**Exercise description:** Repeat the data below with every "greatest" switched to "largest" and all other text unchanged. Leave the pictures out.

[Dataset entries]
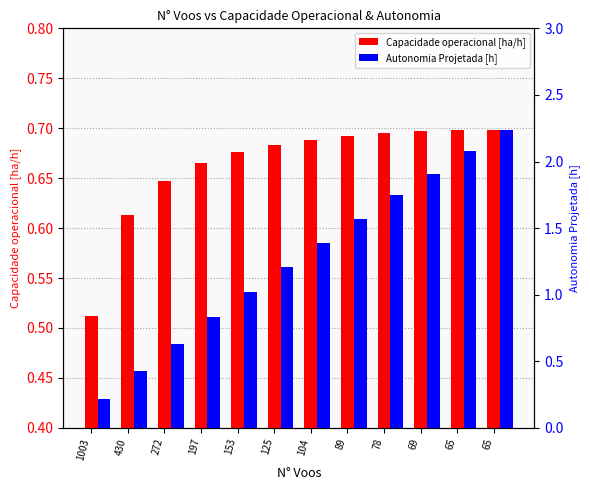

The value of Autonomia Projetada [h] at 104 is 0.5. True or false?

False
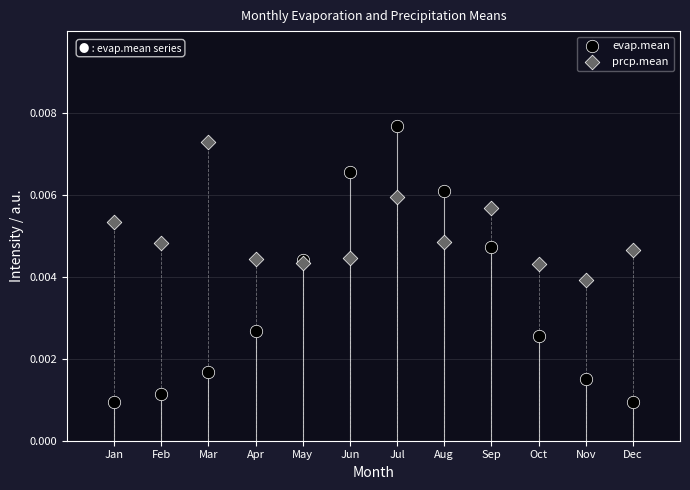

Which series contains the lowest Y value?

evap.mean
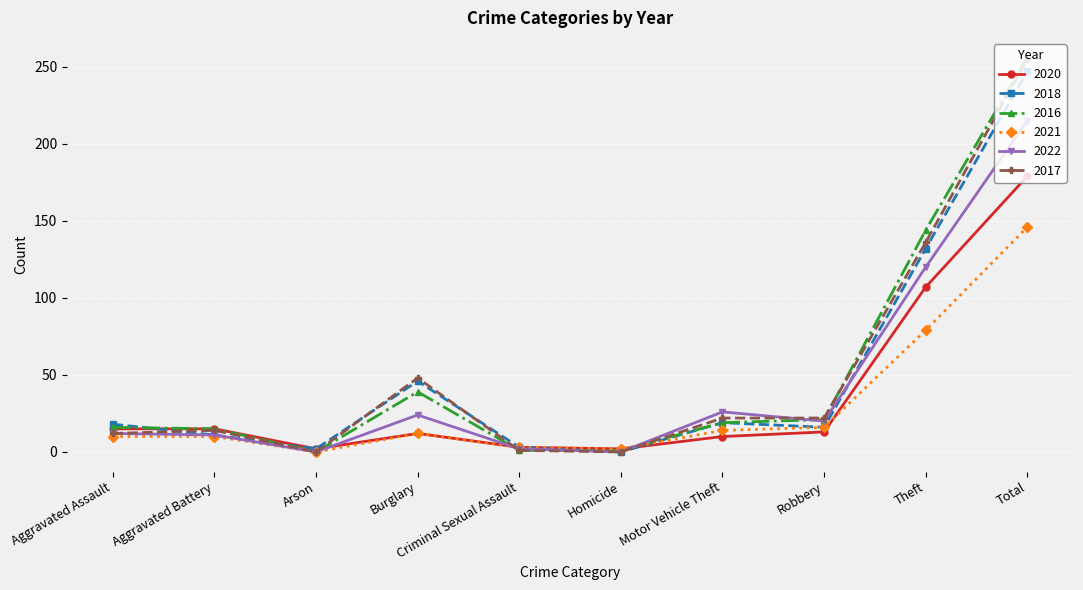

Where is 2016 nearest to the value 128?

Theft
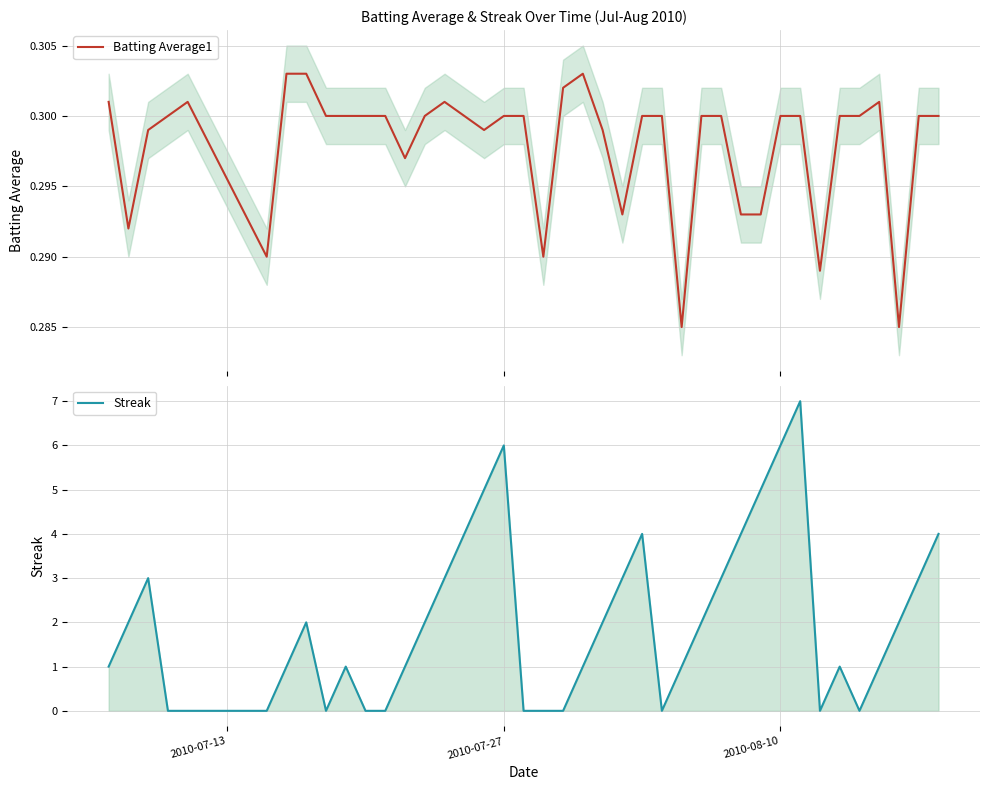

Is the value of Streak at 33 greater than the value of Batting Average1 at 2010-07-13?

No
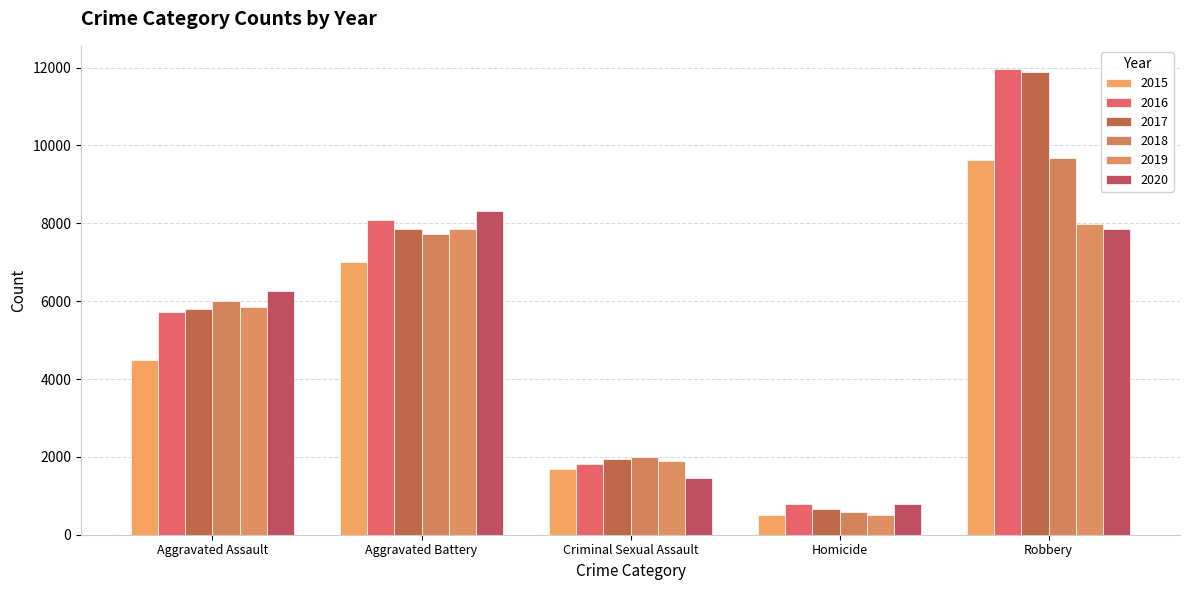

What is the greatest value displayed?

11960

**Reply to the exercise:**
The value of Autonomia Projetada [h] at 104 is 0.5. True or false?

False

Which series contains the lowest Y value?

evap.mean

Where is 2016 nearest to the value 128?

Theft

Is the value of Streak at 33 greater than the value of Batting Average1 at 2010-07-13?

No

What is the largest value displayed?

11960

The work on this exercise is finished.